WHAT IS NEEDED. Each line of the data that mentions the string "Odzież" needs to be identified and copied.

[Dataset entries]
########
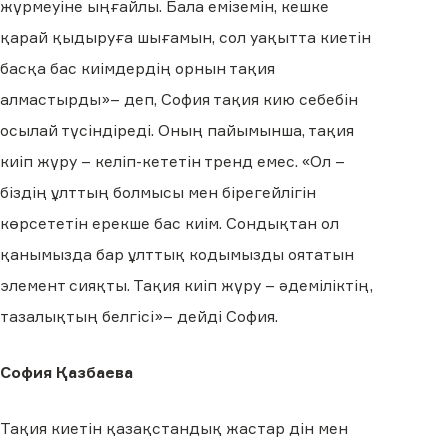
жүрмеуіне ыңғайлы. Бала еміземін, кешке
қарай қыдыруға шығамын, сол уақытта киетін
басқа бас киімдердің орнын тақия
алмастырды»– деп, София тақия кию себебін
осылай түсіндіреді. Оның пайымынша, тақия
киіп жүру – келіп-кететін тренд емес. «Ол –
біздің ұлттың болмысы мен бірегейлігін
көрсететін ерекше бас киім. Сондықтан ол
қанымызда бар ұлттық кодымызды оятатын
элемент сияқты. Тақия киіп жүру – әдеміліктің,
тазалықтың белгісі»– дейді София.
София Қазбаева
Тақия киетін қазақстандық жастар дін мен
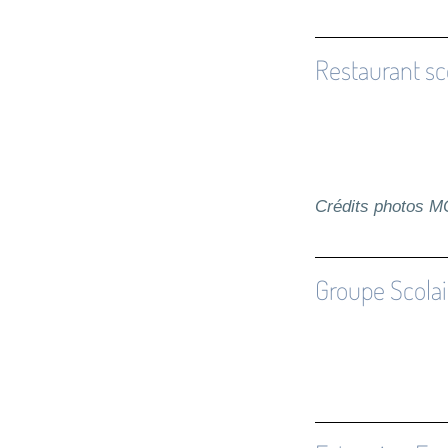
Restaurant sc
Crédits photos 
Groupe Scolair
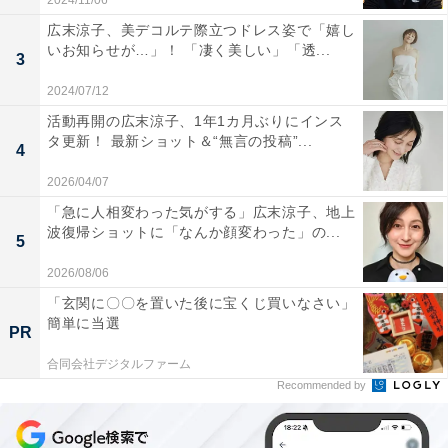
2024/11/06
広末涼子、美デコルテ際立つドレス姿で「嬉し
いお知らせが…」！ 「凄く美しい」「透...
3
2024/07/12
活動再開の広末涼子、1年1カ月ぶりにインス
タ更新！ 最新ショット＆“無言の投稿”...
4
2026/04/07
「急に人相変わった気がする」広末涼子、地上
波復帰ショットに「なんか顔変わった」の...
5
2026/08/06
「玄関に〇〇を置いた後に宝くじ買いなさい」
簡単に当選
PR
合同会社デジタルファーム
Recommended by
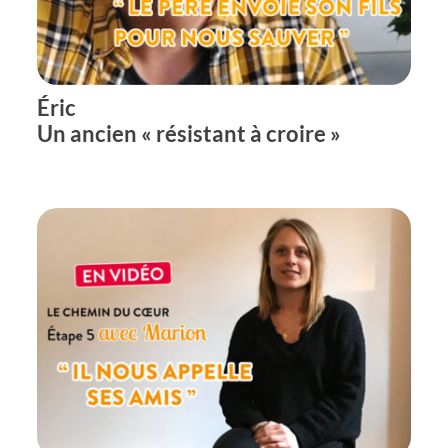
Éric
Un ancien « résistant à croire »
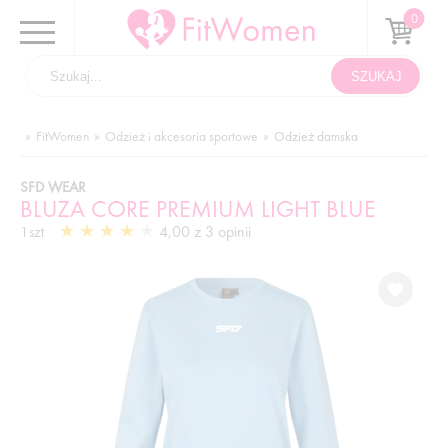
FitWomen
Odzież i akcesoria sportowe
Odzież damska
SFD WEAR
BLUZA CORE PREMIUM LIGHT BLUE
4,00 z 3 opinii
1szt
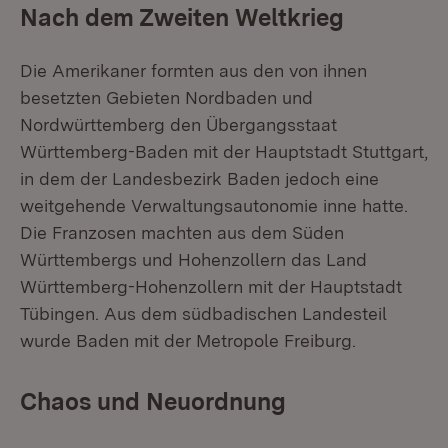
Nach dem Zweiten Weltkrieg
Die Amerikaner formten aus den von ihnen
besetzten Gebieten Nordbaden und
Nordwürttemberg den Übergangsstaat
Württemberg-Baden mit der Hauptstadt Stuttgart,
in dem der Landesbezirk Baden jedoch eine
weitgehende Verwaltungsautonomie inne hatte.
Die Franzosen machten aus dem Süden
Württembergs und Hohenzollern das Land
Württemberg-Hohenzollern mit der Hauptstadt
Tübingen. Aus dem südbadischen Landesteil
wurde Baden mit der Metropole Freiburg.
Chaos und Neuordnung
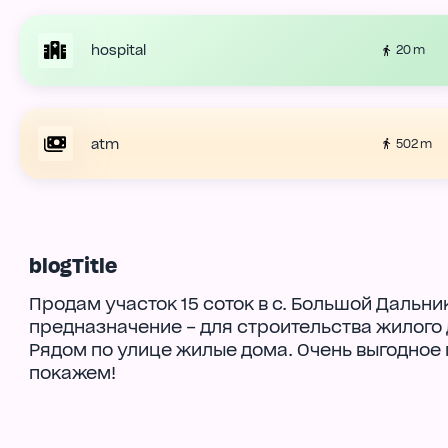
hospital
20 m
atm
502 m
blogTitle
Продам участок 15 соток в с. Большой Дальни
предназначение – для строительства жилого
Рядом по улице жилые дома. Очень выгодное п
покажем!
########
COMPLETED TASK.
Odzież i akcesoria sportowe
Odzież damska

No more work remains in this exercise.